O Exército ucraniano sublinhou hoje que está a observar o conflito entre o líder do grupo paramilitar Wagner e o alto comando militar russo, após Yevgeny Prigozhin ter acusado as forças russas de atacarem os seus combatentes.
"Estamos a observar", sublinhou o Ministério da Defesa ucraniano através da rede social Twitter.
Por sua vez, o chefe da inteligência militar ucraniana, Kyrylo Budanov, sublinhou que as fações rivais russas começaram "a devorar-se umas às outras por poder e dinheiro".
Os serviços secretos russos abriram hoje uma investigação ao líder do grupo paramilitar Wagner, após Yevgeny Prigozhin ter apelado a uma revolta contra o comando militar russo, que acusou de atacar os seus combatentes.
"As alegações divulgadas em nome de Yevgeny Prigozhin não têm fundamento. (...) O FSB [serviços de segurança russos] abriu uma investigação por convocação de um motim armado", referiu o Comité Nacional Antiterrorista da Rússia em comunicado, citado por agências de notícias russas.
A presidência russa (Kremlin) divulgou, por sua vez, que o chefe de Estado russo, Vladimir Putin, está a ser informado sobre o conflito entre o Exército russo e o grupo Wagner.
O porta-voz do Kremlin, Dmitry Peskov, citado pela agência Tass, assegurou também que estão a ser tomadas as medidas necessárias.
No entanto, Prigozhin defendeu-se de qualquer "golpe militar", alegando estar a liderar uma "marcha por justiça".
"Este não é um golpe militar, mas uma marcha pela justiça, as nossas ações não atrapalham as Forças Armadas", assegurou, numa mensagem de áudio.
"As mensagens e vídeos publicados nas redes sociais por Prigozhin sobre alegados `ataques do Ministério da Defesa da Rússia nas bases de retaguarda do grupo paramilitar Wagner` não correspondem à realidade e são uma provocação", referiu o governo russo em comunicado.
Nos últimos dias, Putin tem repetido que a contraofensiva ucraniana estava a ser um fracasso e que as forças de Kiev sofreram perdas quase catastróficas.
Na quinta-feira, Shoigu disse que o exército ucraniano estava a reagrupar-se, depois de não ter conseguido romper as defesas russas.
Prigozhin garantiu ainda que irá retaliar por estes ataques que, de acordo com o líder do grupo Wagner, foram ordenados pelo ministro da Defesa russo.
A mensagem de Yevgeny Prigozhin foi acompanhada por vídeo com cerca de um minuto, onde se vê uma floresta destruída, alguns focos de incêndio e pelo menos o corpo de um militar.
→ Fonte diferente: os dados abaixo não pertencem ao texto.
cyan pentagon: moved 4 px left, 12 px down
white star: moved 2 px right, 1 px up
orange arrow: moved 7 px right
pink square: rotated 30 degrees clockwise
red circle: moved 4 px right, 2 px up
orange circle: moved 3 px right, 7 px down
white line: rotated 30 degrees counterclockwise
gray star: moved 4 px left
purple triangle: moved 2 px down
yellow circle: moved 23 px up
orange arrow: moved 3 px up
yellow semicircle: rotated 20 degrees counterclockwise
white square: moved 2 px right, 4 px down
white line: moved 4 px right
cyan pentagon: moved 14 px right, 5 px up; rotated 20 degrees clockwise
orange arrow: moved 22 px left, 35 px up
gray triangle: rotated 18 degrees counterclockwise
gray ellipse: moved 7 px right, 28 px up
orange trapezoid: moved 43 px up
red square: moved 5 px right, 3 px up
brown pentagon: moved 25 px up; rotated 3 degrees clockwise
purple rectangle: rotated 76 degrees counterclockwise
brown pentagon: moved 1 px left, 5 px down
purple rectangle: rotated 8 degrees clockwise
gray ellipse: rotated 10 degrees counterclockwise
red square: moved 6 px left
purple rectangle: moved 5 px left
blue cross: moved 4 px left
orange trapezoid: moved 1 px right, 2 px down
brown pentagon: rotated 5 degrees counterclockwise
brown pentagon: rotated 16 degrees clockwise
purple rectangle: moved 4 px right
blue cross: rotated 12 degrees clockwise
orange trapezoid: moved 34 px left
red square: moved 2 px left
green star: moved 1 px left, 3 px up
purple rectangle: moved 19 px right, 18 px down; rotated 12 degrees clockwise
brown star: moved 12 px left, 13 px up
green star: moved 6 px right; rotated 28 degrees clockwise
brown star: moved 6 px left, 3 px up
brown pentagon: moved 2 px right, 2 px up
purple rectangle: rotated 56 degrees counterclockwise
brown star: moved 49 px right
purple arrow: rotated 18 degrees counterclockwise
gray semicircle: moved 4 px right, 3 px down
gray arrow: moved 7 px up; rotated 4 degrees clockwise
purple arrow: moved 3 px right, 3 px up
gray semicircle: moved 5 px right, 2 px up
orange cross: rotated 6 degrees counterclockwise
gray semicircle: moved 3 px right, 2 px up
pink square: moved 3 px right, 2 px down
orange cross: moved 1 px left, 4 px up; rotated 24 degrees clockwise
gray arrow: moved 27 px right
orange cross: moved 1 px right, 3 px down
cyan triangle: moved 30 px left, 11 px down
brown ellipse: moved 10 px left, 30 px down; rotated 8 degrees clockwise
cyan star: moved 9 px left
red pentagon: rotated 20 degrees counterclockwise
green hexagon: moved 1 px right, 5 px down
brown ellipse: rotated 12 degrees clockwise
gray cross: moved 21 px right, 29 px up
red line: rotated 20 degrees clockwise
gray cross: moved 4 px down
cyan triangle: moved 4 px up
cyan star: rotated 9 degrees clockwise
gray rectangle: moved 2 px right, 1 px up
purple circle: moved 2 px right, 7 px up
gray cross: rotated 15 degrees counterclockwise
Prigozhin disse que o mesmo está a acontecer em Bakhmut, onde as forças ucranianas estão a penetrar nas defesas russas.
"Não há controlo, não há sucessos militares" por parte de Moscovo, declarou Prigozhin, afirmando que os militares russos estavam a "lavar-se no seu próprio sangue", uma forma de dizer que estavam a sofrer pesadas perdas.